Grade: B+. The front of the rotation was stellar with what should be a big three next season, and possibly four if Dice-K’s finish carries over. However, the rest of the rotation was inconsistent when not injured. Lester (23 QS) and Beckett (20 QS) had more quality starts than the rest of the staff combined (43-39).
The bullpen was the story in the first couple months as an absolutely lights out unit, however, they were a little shaky in the second half, but still finished with the second best ERA in the American League. Papelbon was locked in, as usual, as the closer and Francona had plenty of viable options to set up matchups or take an inning at a time to save a starter.
Grade: A-. A good group last season improved to become one of the best in the game. The Ramirez pickup was key all season and Wagner was a late season shot in the arm.

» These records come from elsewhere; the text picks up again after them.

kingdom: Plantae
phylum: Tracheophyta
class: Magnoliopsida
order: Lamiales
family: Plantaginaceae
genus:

When looking back on the season, some major failings come to the front of the mind. Firstly, there was the sweep in New York that dually propelled the Yankees, who never looked back, and unwound the Red Sox. That was actually the culmination of a very slow start to the second half. More importantly, the team limped into the playoffs after really struggling down the stretch. However, the Red Sox did win 95 games and began the season with eight straight victories over the Yankees. The core of the team delivered as they were expected to, but they flamed out of the playoffs because the complementary players never seemed to gel to complete the team. The Red Sox seemed to have one leak after another; when one player got healthy, another got hurt or when one finally got on track, another went off the rails.
Grade: B-. The Red Sox of 2009 were a good team, as evidenced by those 95 wins and Wild Card playoff berth, but seemed to be lacking something. Most of the key players remained from last season’s ALCS team (Bay, Pedroia, Youkilis, Beckett, Lester, and Papelbon in particular), but were hit hard with injuries and inconsistent play they just could never seem to resolve. Of course, the Yankees improved greatly in the offseason, leapfrogging the Red Sox, but that does not excuse the Red Sox finish, which precluded them from a higher grade.
Beckett was the consummate No. 1 starter and gets the nod by a slight edge over Jon Lester (who was last year’s winner). Beckett was 17-6 with 20 quality starts, 199 whiffs (he has never had 200 in a season), a 3.86 ERA, and a 1.19 WHIP. Lester’s line was similar and looks better in quality starts and K’s: 15-8, 23 QS, 225 K, 3.41 ERA, 1.23 WHIP. However, Beckett was simply dominant in one area, going 7-1 in starts after a Red Sox loss, while Lester was a great 7-3. That ability to end losing streaks defines an ace and Beckett was that this season. Lester was a close second and Jacoby Ellsbury gets my third place vote. Though many regulars like Pedroia and Youkilis had good seasons, they came down from last season’s high water marks while Ellsbury was about the only regular to improve: OBP up from .336 to .355, steals up from 50 to 70, and his defense is stellar.
With the contract and expectations, Dice-K really failed to deliver. His injury and subsequent disagreements with the Red Sox over treatment made his absence longer than expected. He came back strong at the tail end of the season, so perhaps brighter days are ahead in 2010. Some could argue for Varitek, but the expectations were lower, so that mitigates his performance woes when it comes to this “award.” Ortiz could also be in the picture, but with his drop-off actually coming last season, Papi managed to improve his power numbers this season, but this level of production could be the new normal for the DH. His strong second half helped him here as well.